Conversely, there may be some people who know they’re suffering from hearing loss but refuse to accept it. Another study conducted in the United States shows that many seniors who have hearing issues flat out deny it. They hide their problem in any way they can, either because they don’t want to admit to having a problem or because of perceived stigmas surrounding hearing loss.

The problem with both of these situations is that by denying or not recognizing you have a problem hearing you could actually be negatively affecting your overall health.

There Can be Extreme Repercussions From Neglected Hearing Loss

It’s not just your ears that are impacted by hearing loss – heart disease and high blood pressure have also been connected to hearing loss and also anxiety, depression, and mental decline.

Research has demonstrated that people suffering from loss of hearing normally have shorter life expectancy rates and their general health is not as strong as others who have managed their hearing loss with hearing aids, dietary changes, or cognitive behavioral therapy.

It’s crucial to recognize the signs of hearing loss – continual ringing or humming in the ears, problems having conversations, having to crank up the volume of your TV or radio.

How Can You Treat Hearing Loss?

There are several treatment methods you can undertake to get your loss of hearing under control. Hearing aids are the most prevalent type of treatment, and you won’t experience the same types of problems that your parents or grandparents did because hearing aid tech has advanced considerably. Hearing aids can now filter out background noise and wind, while also connecting wirelessly to devices like your TV, tablet, or radio.
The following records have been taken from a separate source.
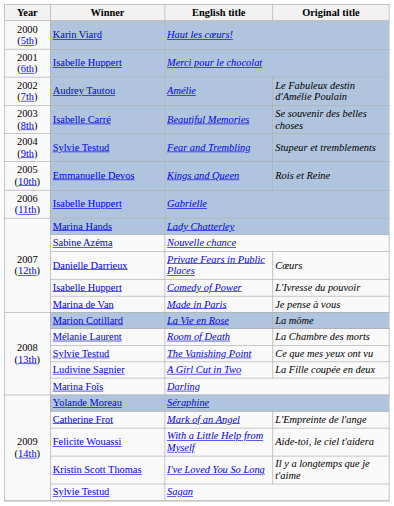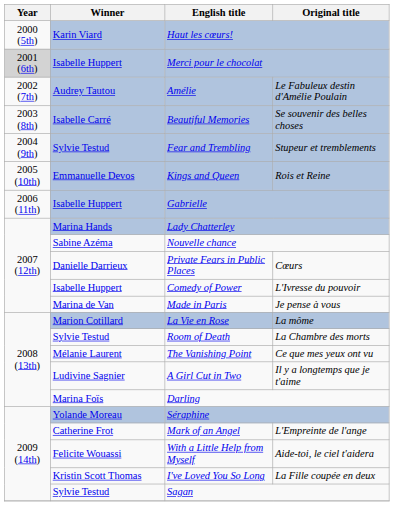Merci pour le chocolat | Year: no background -> lightgrey background
Room of Death | Winner: Mélanie Laurent -> Sylvie Testud
The Vanishing Point | Winner: Sylvie Testud -> Mélanie Laurent
A Girl Cut in Two | Original title: La Fille coupée en deux -> Il y a longtemps que je t'aime
I've Loved You So Long | Original title: Il y a longtemps que je t'aime -> La Fille coupée en deux
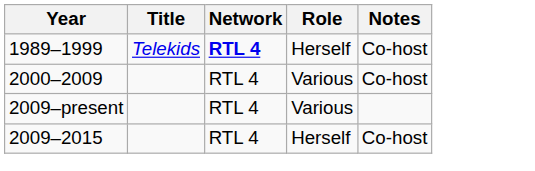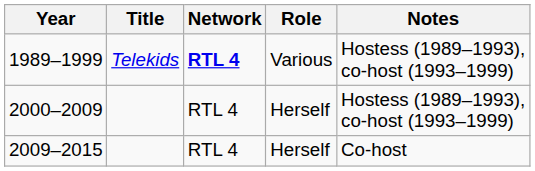1989–1999 | Role: Herself -> Various
1989–1999 | Notes: Co-host -> Hostess (1989–1993), co-host (1993–1999)
2000–2009 | Role: Various -> Herself
2000–2009 | Notes: Co-host -> Hostess (1989–1993), co-host (1993–1999)
- row: 2009–present | RTL 4 | Various
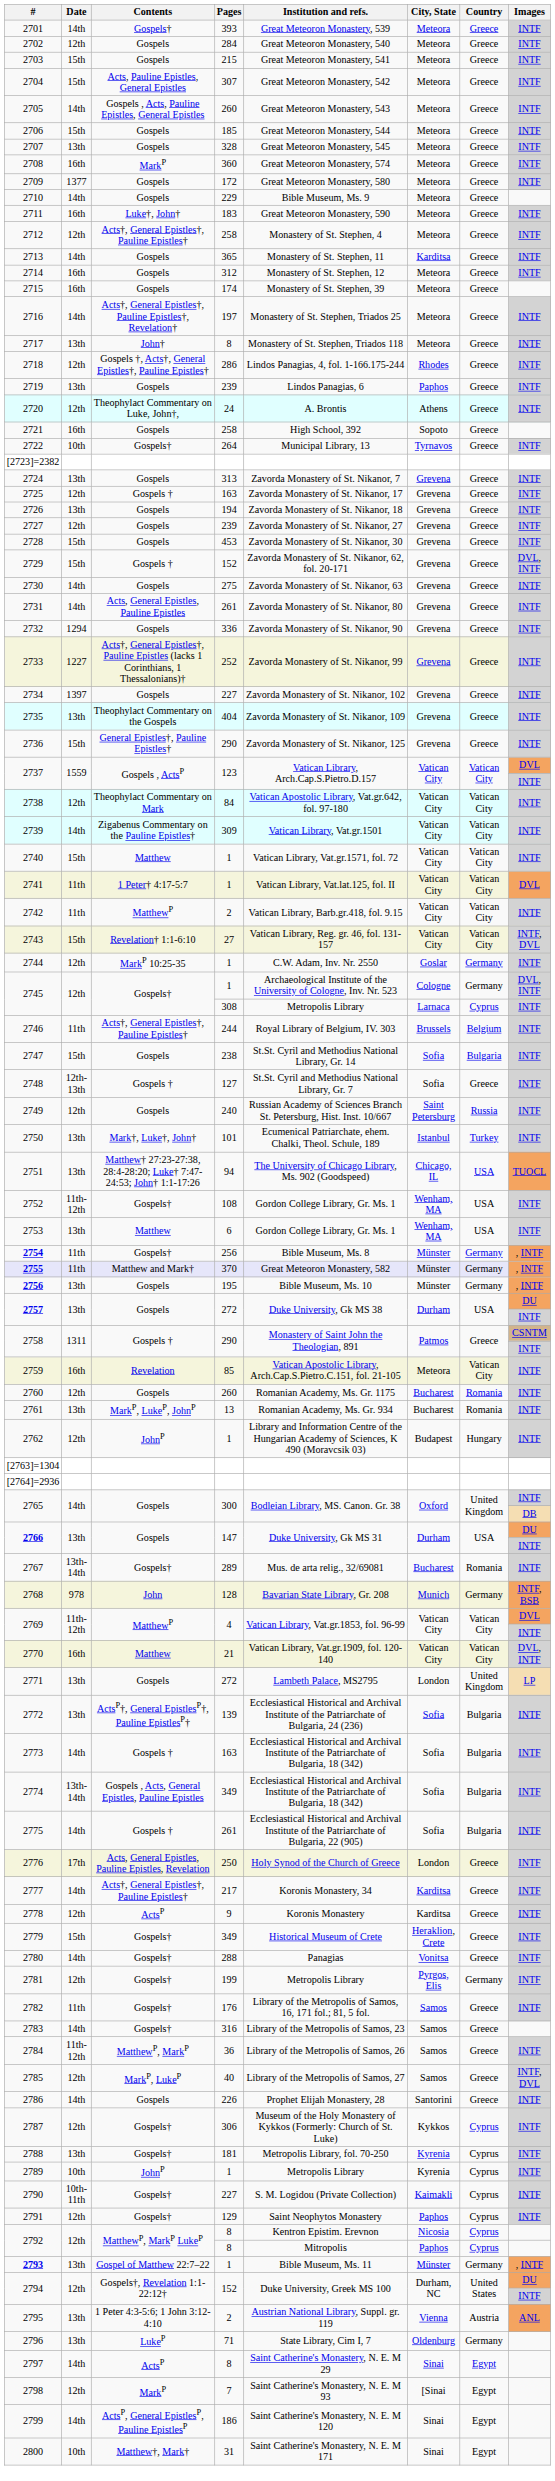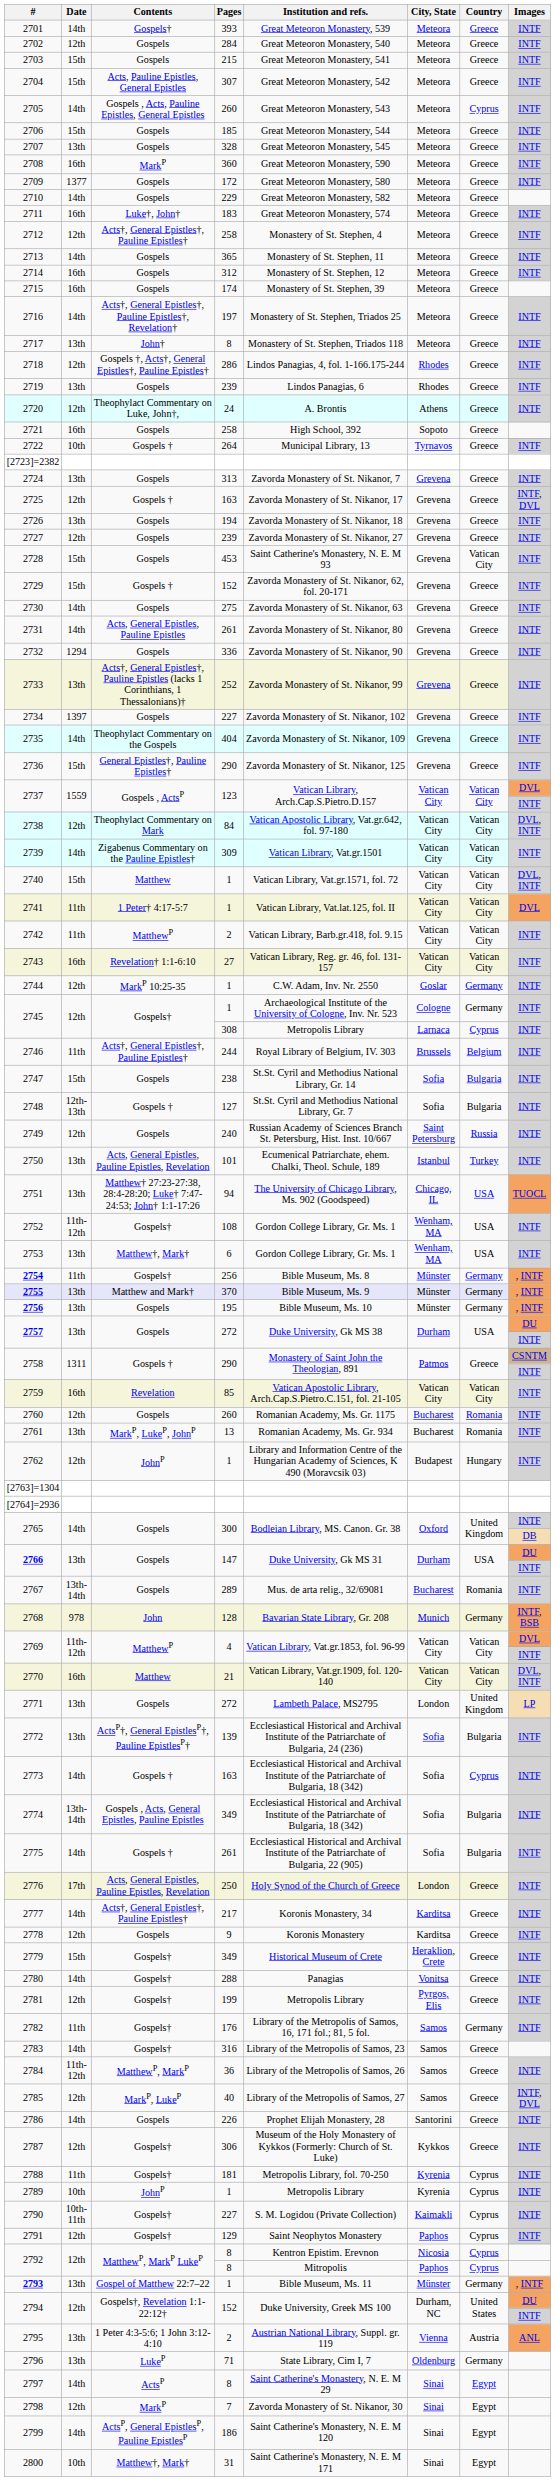2705 | Country: Greece -> Cyprus
2708 | Institution and refs.: Great Meteoron Monastery, 574 -> Great Meteoron Monastery, 590
2710 | Institution and refs.: Bible Museum, Ms. 9 -> Great Meteoron Monastery, 582
2711 | Institution and refs.: Great Meteoron Monastery, 590 -> Great Meteoron Monastery, 574
2713 | City, State: Karditsa -> Meteora
2719 | City, State: Paphos -> Rhodes
2722 | Contents: Gospels† -> Gospels †
2725 | Images: INTF -> INTF, DVL
2728 | Institution and refs.: Zavorda Monastery of St. Nikanor, 30 -> Saint Catherine's Monastery, N. E. M 93
2728 | Country: Greece -> Vatican City
2729 | Images: DVL, INTF -> INTF
2733 | Date: 1227 -> 13th
2735 | Date: 13th -> 14th
2738 | Images: INTF -> DVL, INTF
2740 | Images: INTF -> DVL, INTF
2743 | Date: 15th -> 16th
2743 | Images: INTF, DVL -> INTF
2745 / 1 | Images: DVL, INTF -> INTF
2748 | Country: Greece -> Bulgaria
2750 | Contents: Mark†, Luke†, John† -> Acts, General Epistles, Pauline Epistles, Revelation
2753 | Contents: Matthew -> Matthew†, Mark†
2755 | Date: 11th -> 13th
2755 | Institution and refs.: Great Meteoron Monastery, 582 -> Bible Museum, Ms. 9
2759 | City, State: Meteora -> Vatican City
2767 | Contents: Gospels† -> Gospels
2773 | Country: Bulgaria -> Cyprus
2778 | Contents: ActsP -> Gospels
2781 | Country: Germany -> Greece
2782 | Country: Greece -> Germany
2787 | Country: Cyprus -> Greece
2788 | Date: 13th -> 11th
2798 | Institution and refs.: Saint Catherine's Monastery, N. E. M 93 -> Zavorda Monastery of St. Nikanor, 30
2798 | City, State: [Sinai -> Sinai
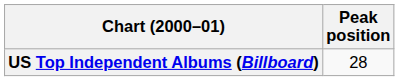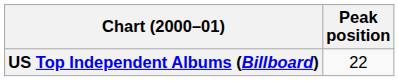US Top Independent Albums (Billboard) | Peak position: 28 -> 22
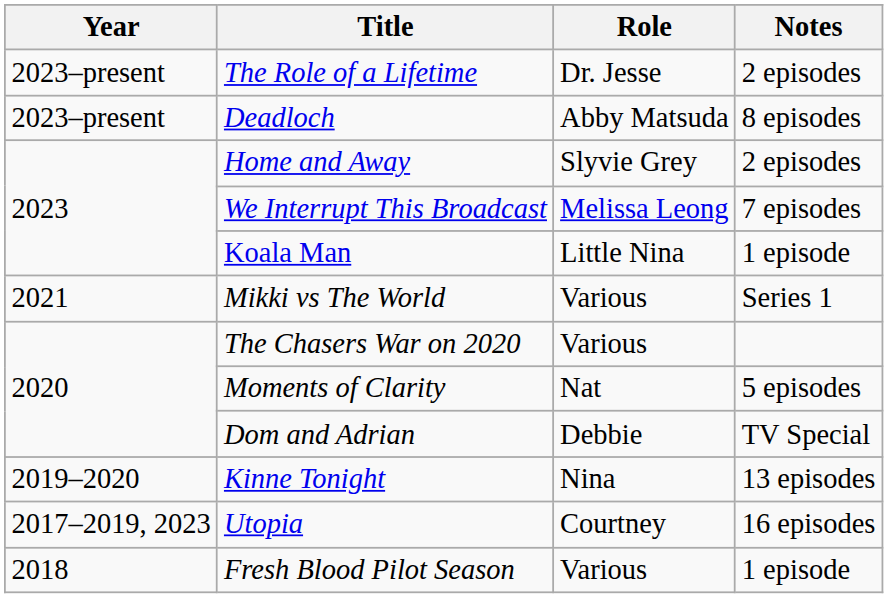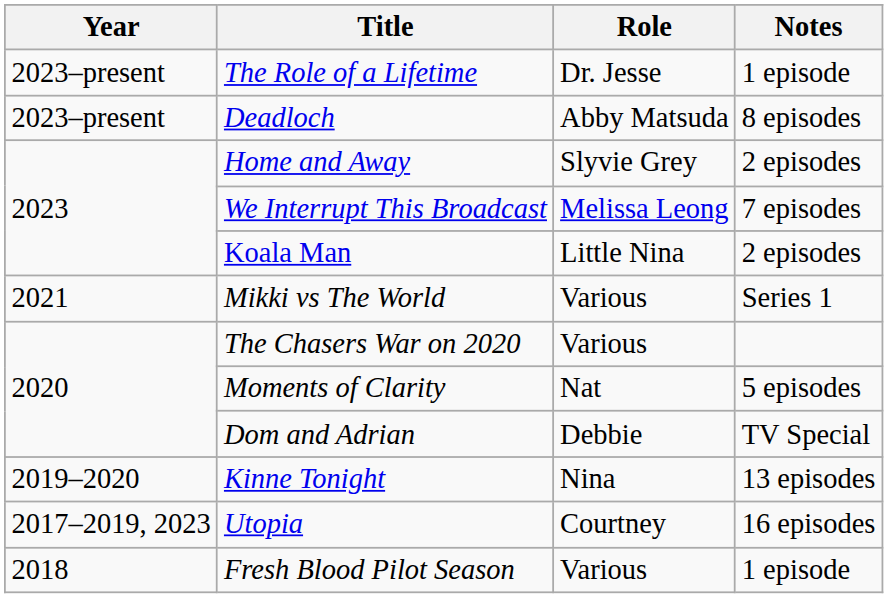The Role of a Lifetime | Notes: 2 episodes -> 1 episode
Koala Man | Notes: 1 episode -> 2 episodes
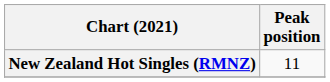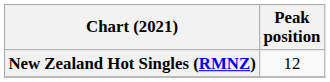New Zealand Hot Singles (RMNZ) | Peak position: 11 -> 12
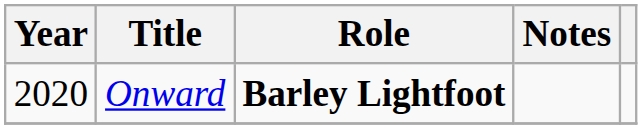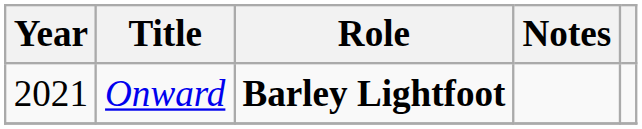Onward | Year: 2020 -> 2021
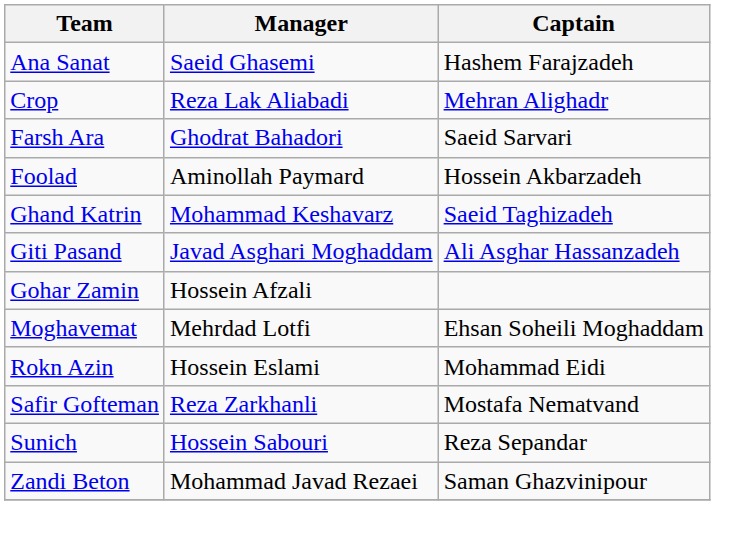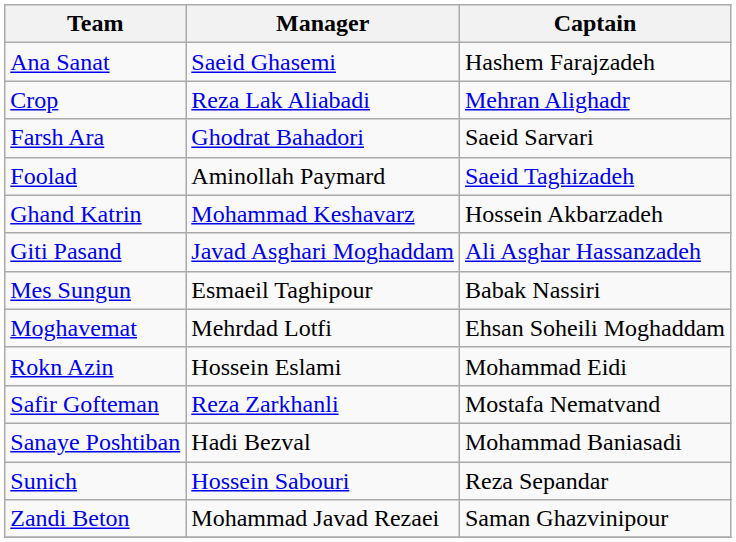Foolad | Captain: Hossein Akbarzadeh -> Saeid Taghizadeh
Ghand Katrin | Captain: Saeid Taghizadeh -> Hossein Akbarzadeh
- row: Gohar Zamin | Hossein Afzali
+ row: Mes Sungun | Esmaeil Taghipour | Babak Nassiri
+ row: Sanaye Poshtiban | Hadi Bezval | Mohammad Baniasadi
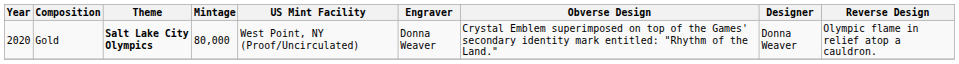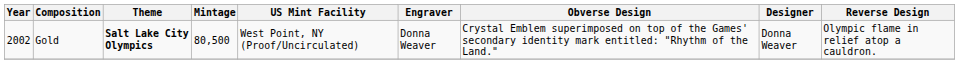Gold | Year: 2020 -> 2002
Gold | Mintage: 80,000 -> 80,500
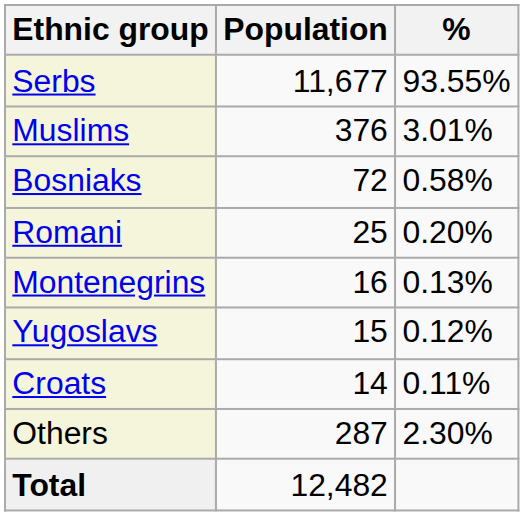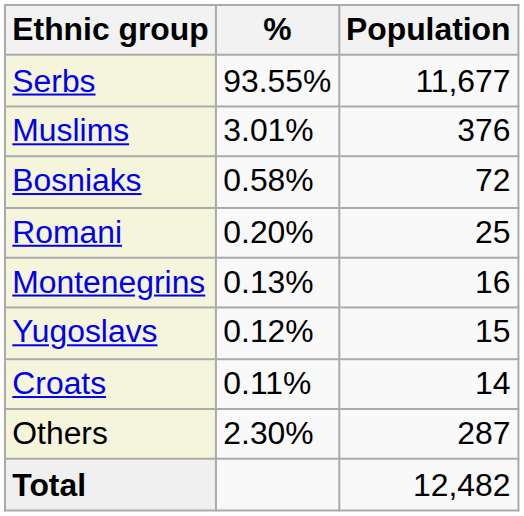columns swapped: Population <-> %
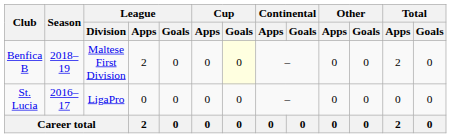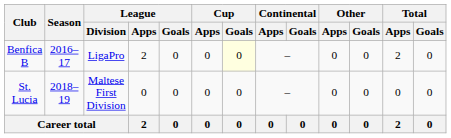Benfica B | Season: 2018–19 -> 2016–17
Benfica B | League / Division: Maltese First Division -> LigaPro
St. Lucia | Season: 2016–17 -> 2018–19
St. Lucia | League / Division: LigaPro -> Maltese First Division
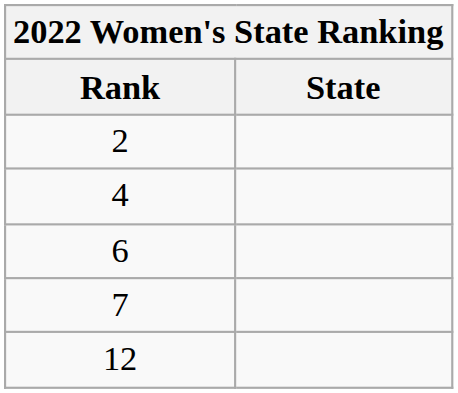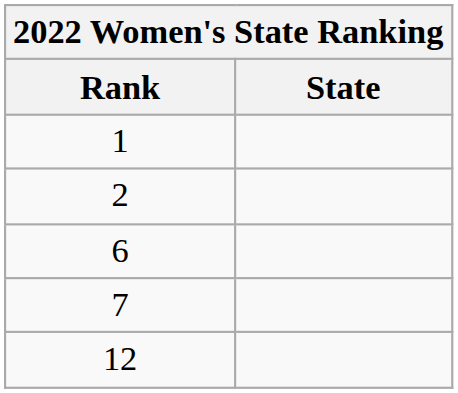+ row: 1
- row: 4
A dietary changes may also have a healthy effect on the health of your hearing if you have anemia. Since anemia iron deficiency has been demonstrated to cause loss of hearing, people who have tinnitus can be helped by consuming foods that are high in iron.

Getting your hearing checked regularly, however, is the most significant thing you can do.

Are you worried you could have hearing issues? Come in and get screened.